5 Reasons Sarah Polley Should Helm John Green's 'Looking for Alaska'

Rejoice, fans of John Green's nonstop YA cryfest domination: his first novel, the 2005 Looking for Alaska, has found new life, cinematically speaking, at Paramount. The studio has long held the rights to turn the story into a film, and with the success of The Fault in Our Stars , the idea is being reconsidered with Sarah Polley at the helm. This, lovers of stories, is a very, very good thing.

Particularly because of Polley.

Sure, John Green is very good with the words and crafting a heartstring-pulling ode to love and life and growing up, but in Polley's deft hands, the story has the opportunity to truly shine. So we've broken down the reasons for you.

First off, though, we'd be remiss if we didn't explain Looking for Alaska's plot. The book follows its narrator, Miles Halter, as he moves to a boarding high school in Alabama. There he meets his roommate Chip "The Colonel" Martin and receives the uncharacteristic nickname of Pudge. From there he meets Alaska, a young girl that's pretty (of course) but a little emotionally volatile (also of course). And while it could be very easy for this story to go into the "manic pixie dream girl opens lost teen boy's life" territory, with Polley at the helm we're sure it will not. Why?

Because She Knows How to Bring Characters to Life

She's incredibly expressive — which will no doubt be an asset to her when it comes to directing. And in addition to being an actress, she's a writer-director, which means she has an intimate understanding on all fronts on what it takes to create fully realized characters on screen.
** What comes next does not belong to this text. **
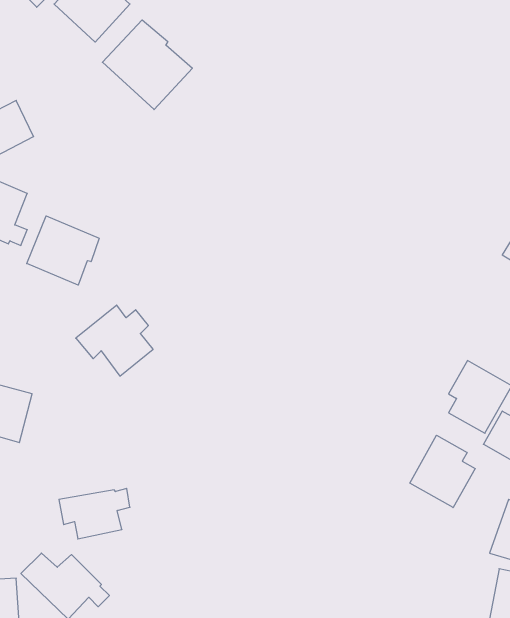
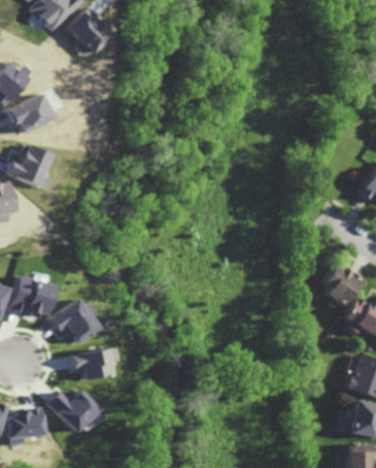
building: [102,20,192,110] -> none
building: [27,216,99,285] -> none
building: [76,305,153,376] -> [45,298,96,344]
building: [410,435,475,508] -> none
Nuance, my friends, the answer is always in subtlety and nuance.

She Deals Intimately with the Hard Stories of People

Her truly incredible 2012 documentary, Stories We Tell, was all about diving into the hard stories, and Looking For Alaska was not without its share of controversy, particularly in regard to its portrayals of teen sexy times, alcohol, and drug use. Unearthing the truth surrounding Alaska is part of the mystery the boys face throughout the novel. Under Polley's direction, we're certain the work will transcend Green's pages.

Troubled Teen Emotions? Polley's Done It (And Nailed It)

If any of you have seen The Sweet Hereafter, the adaptation of Russell Banks' novel by Atom Egoyan, you know that Polley's portrayal of paralyzed teen Nicole Burnell was, for all intents and purposes, perfect (the film holds a super-duper rare 100 percent fresh rating from Rotten Tomatoes). If anyone knows how to relay troubled teen emotions on screen, it's her.

To Say Nothing of the Tragic Accident Aspect

We won't give things away on either end, but let's just say tragedy is sort of in Polley's wheelhouse. The aftermath of tragedy? Yeah, she knows a thing or two about that.

Besides, It'd Be Nice to See an Up-and-Coming Woman Director Nab the Job

You know who knows how to avoid manic pixie dream girl clichés that are really just so tired and old? Really solidly footed female directors and writers. And guess what? Polley is exactly that.